No exterior, terá que definir o papel do Brasil, restaurando a relação com os EUA, muito deteriorada depois das revelações de Snowden, e encontrando seu lugar na América Latina, entre um Mercosul estagnado e uma Aliança do Pacífico em plena decolagem, com mais pragmatismo que preconceitos ideológicos como até agora.
Mais dura ainda será a tarefa na economia. O Brasil está em recessão técnica e seu desafio é crescer sem gerar inflação, que hoje ultrapassa a meta oficial de 6%. Para tanto, segundo o consenso dos analistas, será preciso reduzir o intervencionismo do Estado em todas as áreas, que representa uma burocracia asfixiante e encarece custos.

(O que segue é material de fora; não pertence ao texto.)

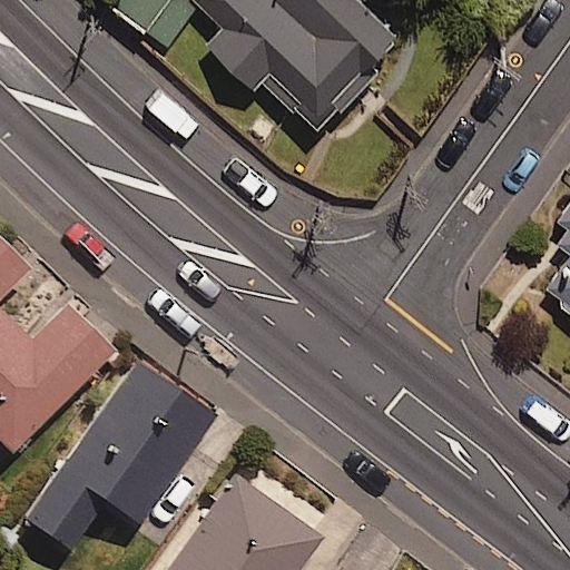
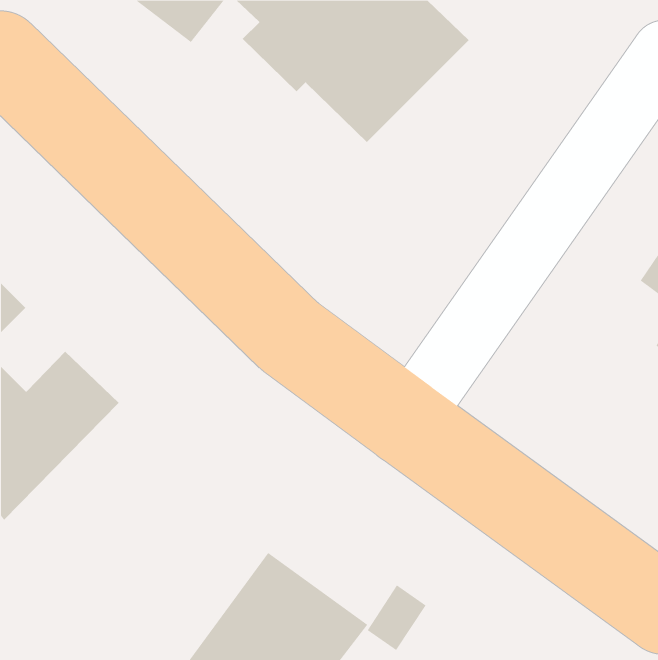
building: [26,361,214,549] -> none

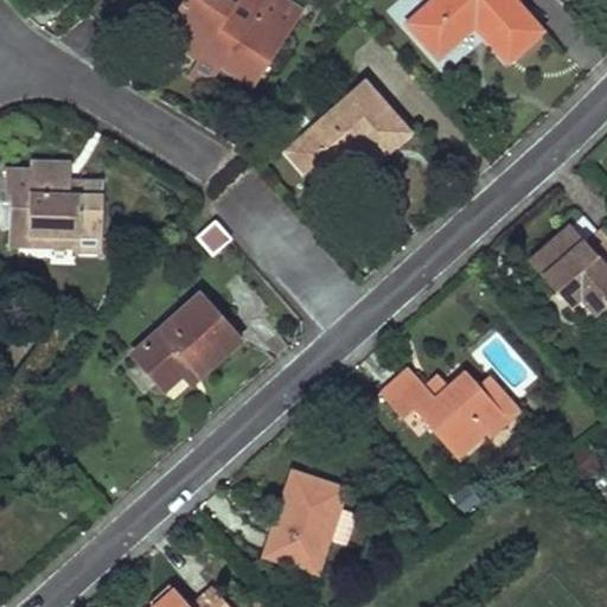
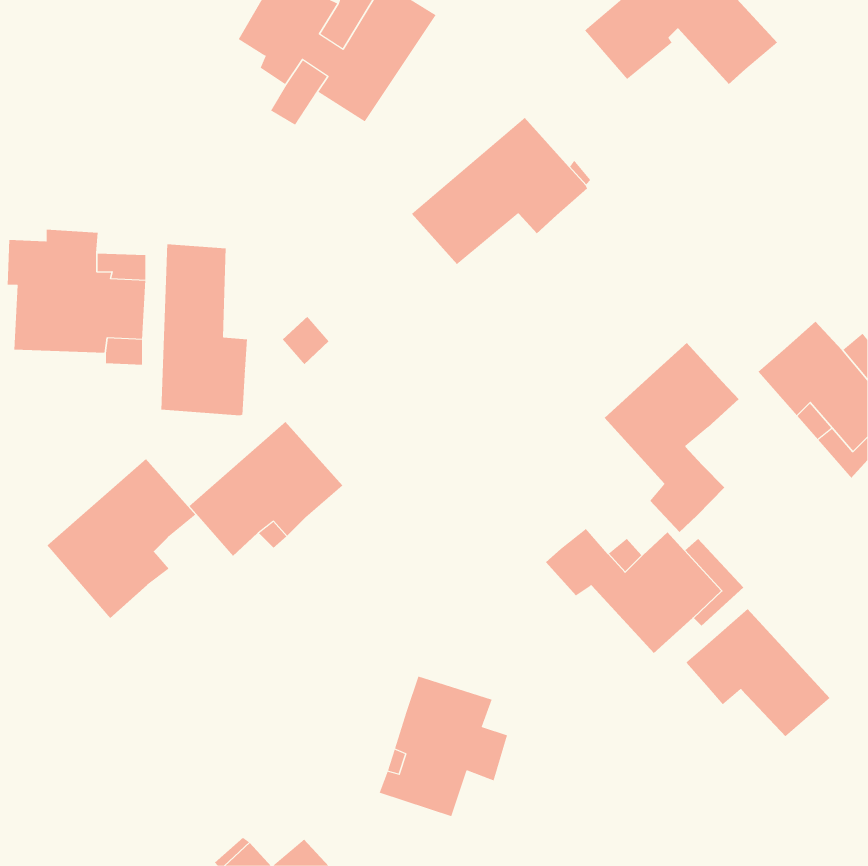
building: none -> [161,244,247,416]
building: none -> [604,342,739,533]
building: none -> [47,458,196,619]
building: none -> [686,608,830,737]

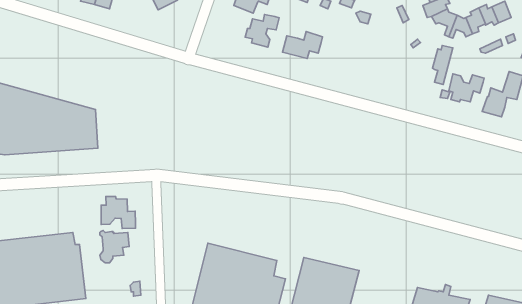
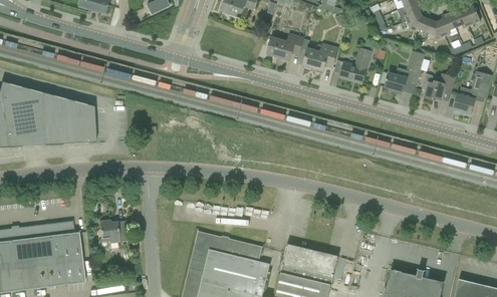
building: [245,14,279,47] -> none
building: none -> [303,44,337,71]
building: none -> [339,48,371,84]
building: none -> [385,67,412,92]
building: [101,196,136,229] -> none

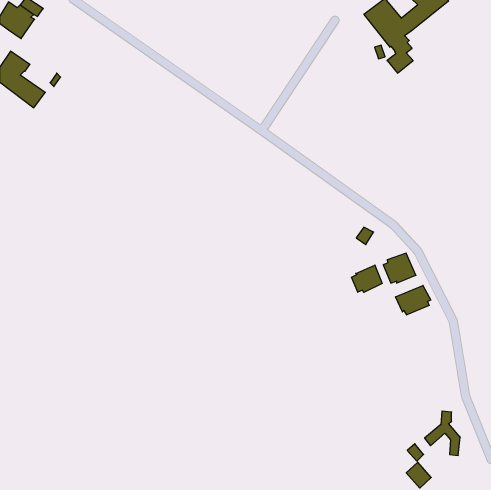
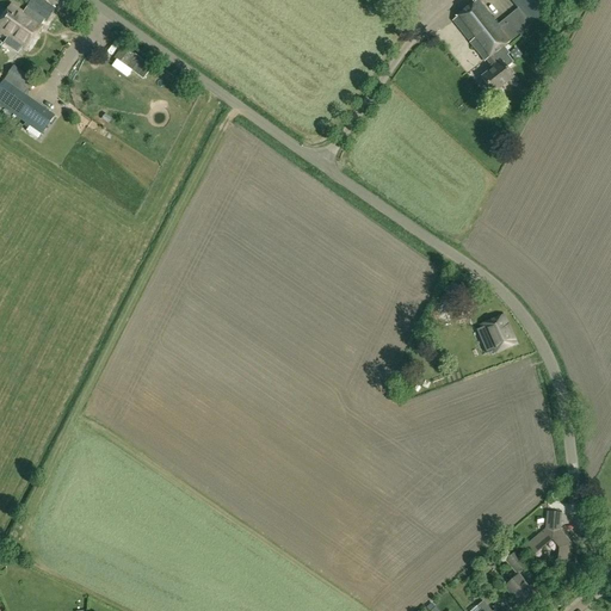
building: [351,265,382,292] -> none
building: [396,285,431,315] -> none

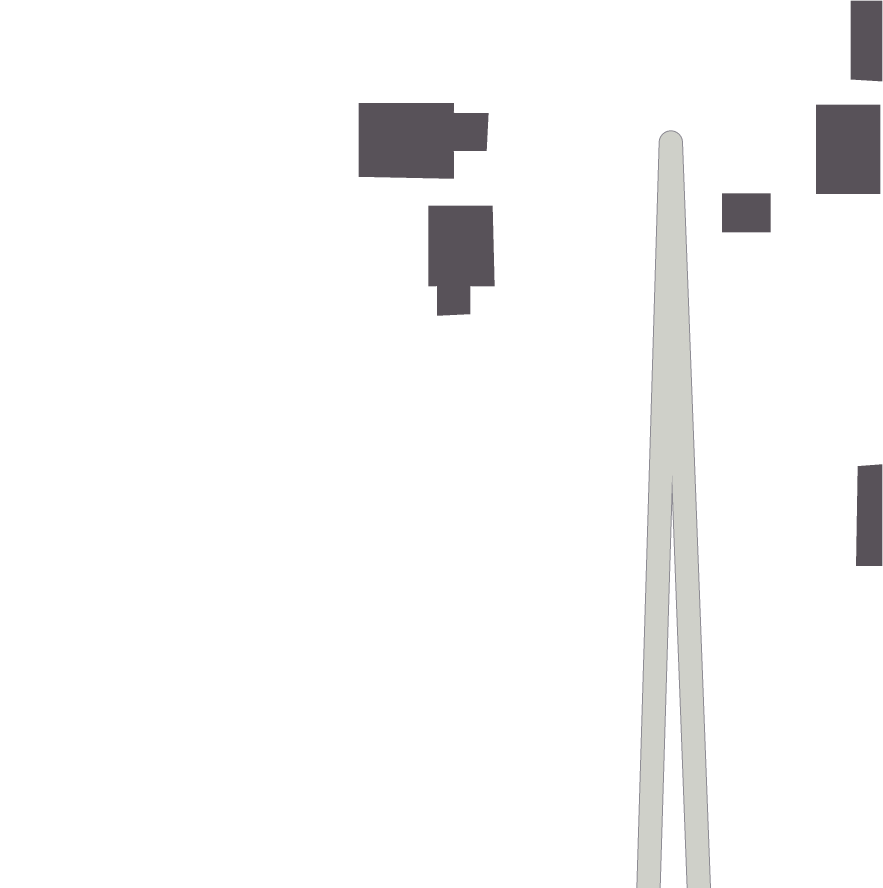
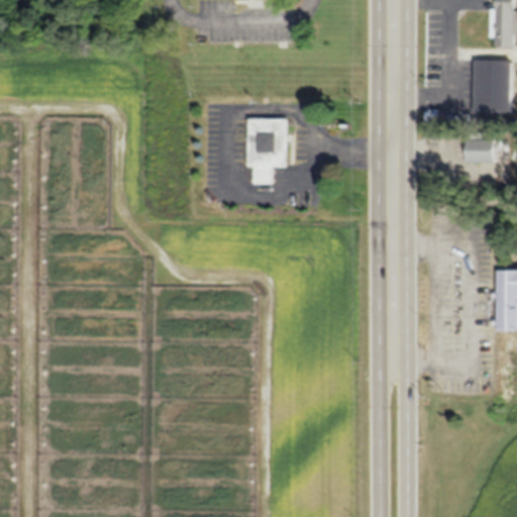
building: [358,102,489,180] -> none
building: [721,193,772,233] -> [467,140,496,164]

Entre as medidas estão uma reforma trabalhista e das aposentadorias que elimine os excessos atuais; uma reforma fiscal que realmente justifique a pressão que suportam os brasileiros – perto de 36% da OCDE –, oferecendo serviços públicos de qualidade. Também é necessária uma revolução educacional, assim como atrair investimentos estrangeiros para desenvolver infraestrutura cuja ausência se transformou em um autêntico imposto ao desenvolvimento do país.
Essa agenda estava nas demandas das multidões que se manifestaram em junho de 2013. Então, Dilma disse ter entendido a mensagem e prometeu reformas, mas o que o público viu foi como se levantaram caríssimos estádios enquanto tudo continuava igual ou se construía o porto de Mariel em Cuba enquanto o grão apodrecida no de Santos.
Os eleitores deram a Dilma uma segunda oportunidade. Será a presidente capaz de encarnar a mudança da mudança? Terá entendido agora a mensagem?